Barcelona lidera la resistencia contra Airbnb, Uber y Glovo

Campaña del Ayuntamiento de Barcelona contra los alquileres ilegales que se promociona por plataformas de economía colaborativa.

Barcelona lidera la resistencia contra Airbnb, Uber y Glovo

En la cumbre Sharing Cities 42 metrópolis exigen que las plataformas respeten las leyes locales y sean más transparentes en su fiscalidad

Los representantes de 42 grandes ciudades del mundo firmaron la declaración de la cumbre Sharing Cities 2018, una jornada de debate sobre los alcances de la economía colaborativa. En este documento exigieron que las plataformas digitales respeten las leyes locales, que tengan más transparencia en el manejo de datos personales y que garanticen los derechos laborales de sus trabajadores.

Barcelona pretende erigirse como la avanzada de la resistencia ante las plataformas como Airbnb, Uber, Glovo, Cabify y Deliveroo.
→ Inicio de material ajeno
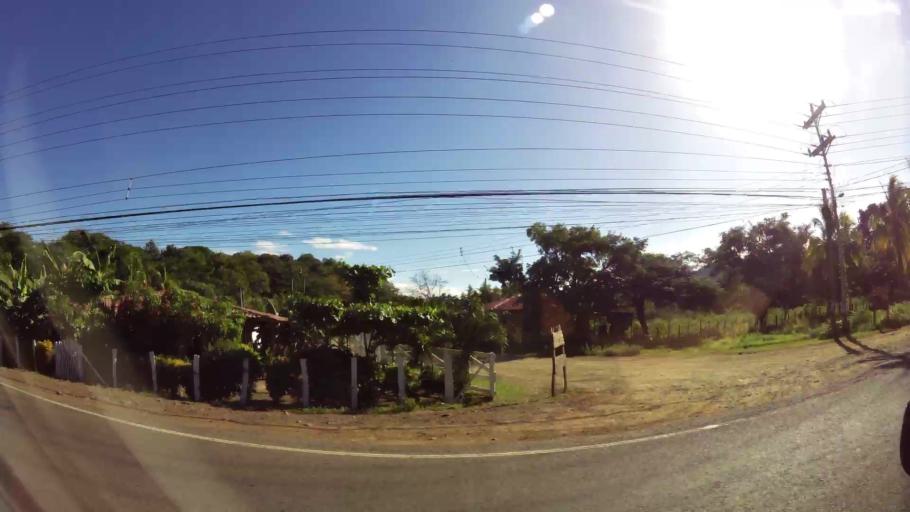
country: CR
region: Guanacaste
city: Belen
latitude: 10.3834
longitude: -85.6197
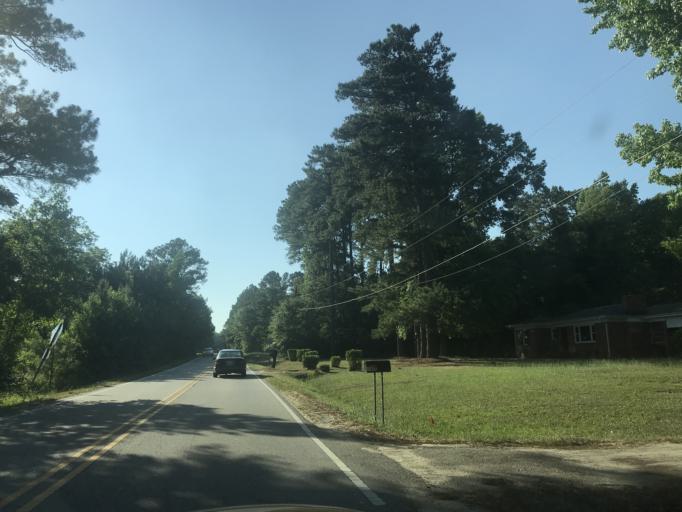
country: US
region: North Carolina
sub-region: Wake County
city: Garner
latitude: 35.7319
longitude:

El Ayuntamiento y la Universitat Oberta de Catalunya organizaron este encuentro al que también asistieron autoridades de Nueva York, París, Milán, Ámsterdam, Seúl, Madrid y Sao Paulo, entre otras metrópolis.

Herramienta de presión de las ciudades

La capital catalana acogerá una oficina de esta alianza de ciudades para diseñar estrategias y mantener en contacto a las administraciones locales. El objetivo, además de tener un marco común para regular la actividad de las plataformas, es servir como herramienta de presión ante los gobiernos estatales o frente a organizaciones como la Comisión Europea.

Uno de los reclamos más habituales de las ciudades con un alto movimiento turístico es que plataformas como Airbnb alteran, indirectamente, el mercado inmobiliario por la expansión de los pisos turísticos, lo que promueve la gentrificación de algunos barrios y la imposibilidad de muchos vecinos de asumir los aumentos en los alquileres de las propiedades.

Según Pisarello la alianza de ciudades es un “sindicalismo municipalista” ante el alcance de las grandes plataformas

Como definió el teniente de alcalde de Barcelona, Gerardo Pisarello, la idea es promover “un sindicalismo municipalista en defensa de la economía colaborativa”.

Plataformas buenas y de las otras

La declaración diferencia –sin dar nombres- entre las plataformas que promueven una economía de intercambio de bienes y servicios más participativa de aquellas que, aunque hayan nacido con esta intención, se convirtieron en gigantes tecnológicos que terminan gravitando en la oferta y demanda del alojamiento, la movilidad o el reparto de comida.

El frente de las ciudades reclaman que las plataformas cumplan con el marco legal y con las normativas fiscales, un punto en el que tecnológicas como Airbnb y Homeaway han chocado en numerosas oportunidades con la Agencia Tributaria.

Las ciudades exigen que las grandes plataformas respeten los derechos laborales de los trabajadores

También exigen que las plataformas tengan un modelo laboral de contratación y retribución “que sean justos” y eviten las situaciones de explotación laboral, un tiro por elevación ante las precarias condiciones laborales de los choferes de Uber y Cabify o los ciclistas que trabajan para Deliveroo, Uber Eats o Glovo.

El delicado equilibrio de las regulaciones

La necesidad de regular la actividad de estas plataformas puede ser un arma de doble filo, como describió el primer teniente de alcalde de Ámsterdam, Udo Kock.

El político holandés dijo que las plataformas serán bienvenidas si su actividad beneficia a los ciudadanos, pero que su gestión necesita un balance: “si regulas mucho no hay innovación, pero si no regulas puede ser muy perjudicial”.